10.01.2012
By Terry Flanagan

EU Lawmakers Missing The Point Over HFT Curbs in MiFID II, Say Market Users

Many market participants in Europe are aghast at plans by the European parliament to introduce a minimum resting time for orders to remain valid on an exchange for at least 500 milliseconds as part of sweeping reforms of the region’s financial markets that were endorsed by MEPs last week.

The parliament’s Economic and Monetary Affairs Committee (Econ) last week voted overwhelmingly in favor updating the Markets in Financial Instruments Directive, otherwise known as MiFID II, and one of the more obvious political statements made by Econ was to introduce this 500 millisecond built-in latency in a bid to make a stand against the rise of high-frequency trading, which is now thought to account for around 40% of all trades on European equity markets. The original MiFID document in 2007 had no provisions in place to monitor high-frequency trading.

High-frequency traders usually remain in the market for a mere blink of an eye but this restriction could significantly alter the way they operate and could also have unintended consequences for the wider market. The HFT community says that the plans by Brussels will result in less liquidity and wider spreads for other market participants, while some in the market believe HFT will likely benefit from the move anyway as they will just pinpoint 499 and 501 milliseconds in the future to generate their profits.

“The support from some for a minimum resting time justifies the old maxim about laws being like sausages, the more you see them in the making the less you respect the result,” Stephen McGoldrick, a market structure expert at Deutsche Bank, Germany’s biggest bank, told Markets Media.

“That support should prevail in face of the unequivocal and near unanimous market opposition, not to mention robust scientific evidence that it not only won’t work but would do harm, can most readily be explained by some parties being more interested in headlines than doing the right thing.”

However, there is some way to go in the political process in Brussels before MiFID II becomes binding. The Econ draft of MiFID II will be voted on by all MEPs, although this is thought to be a mere formality. Then the Council of Ministers—with nations such as the U.K. and others thought to be vehemently against MiFID II in its current format—will table its own version, likely around the end of November, with input from the European Commission before the three institutions of Europe sit round a table and thrash out the final law, in a process called trialogue. Formal implementation is not expected until 2015.

“While we can be fairly confident the minimum resting time is so strongly opposed that it will not make it into law it is to be hoped that mock reluctance to concede the point does not produce a Pyrrhic victory for reason at expense of some other pro-efficiency provision,” said McGoldrick.

Market sources have told Markets Media that the European parliament wanted the 500 millisecond ruling inserted in the final Econ text last week so that it can be used as a bargaining chip later in the process, and may well be discarded for more pressing items.

“[MiFID II] is a broad package which I believe still requires alteration and improvements,” said Kay Swinburne, a U.K. center-right MEP, who is also a member of Econ. “The vote in the Economic and Monetary Affairs Committee, however, paves the way for negotiations with national governments to reach agreement on these important reforms. There is still a great deal of work to do but we now have a text that we can work with.”

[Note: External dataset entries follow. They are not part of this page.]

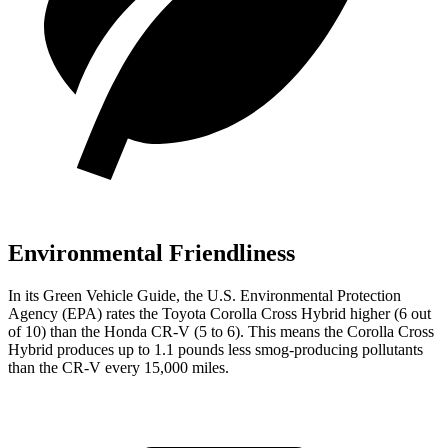
Environmental Friendliness
In its
Green Vehicle Guide
, the U.S. Environmental Protection
Agency (EPA) rates the Toyota Corolla Cross Hybrid higher (6
out
of 10) than the Honda CR-V (
5
to
6). This means the Corolla Cross
Hybrid produces up to 1.1 pounds less smog-producing pollutants
than the CR-V every 15,000 miles.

However, other controversial rulings to make the final Econ cut, including an obligation for firms to provide liquidity to the market if a firm has a written market making agreement with an exchange, may prove more difficult to budge. It is believed that overwhelming political pressure may well force this market making ruling through, despite claims by the HFT community that it would mean liquidity vanishing almost overnight if it were to be implemented.

While plans to bring in order-to-trade ratios, which a lot of European venues already have in place to some extent, appear to have universal support across both the industry and politicians alike.

David FitzGerald, management consultant, Baringa Partners

David FitzGerald, management consultant, Baringa Partners

But there are some in the market who believe that the 500 millisecond ruling could actually be of some benefit.

“Having to leave an order (buy or sell) open for 500 milliseconds is one of the first pieces of regulation specifically aimed at HFT, and likely shows a statement of intent from regulators to focus on this extremely pervasive but lightly regulated activity,” said David FitzGerald a management consultant at Baringa Partners, a financial services consultancy.

“Heavy users of HFT should see this as a warning shot, and expect further focus in the future. The 500 millisecond rule will probably see liquidity in the market drop—but this shouldn’t be seen as a bad thing; a large percentage of HFT orders were short-life and not intended to execute—only to test/shift the market. Any loss of liquidity would be a loss of already artificial liquidity.”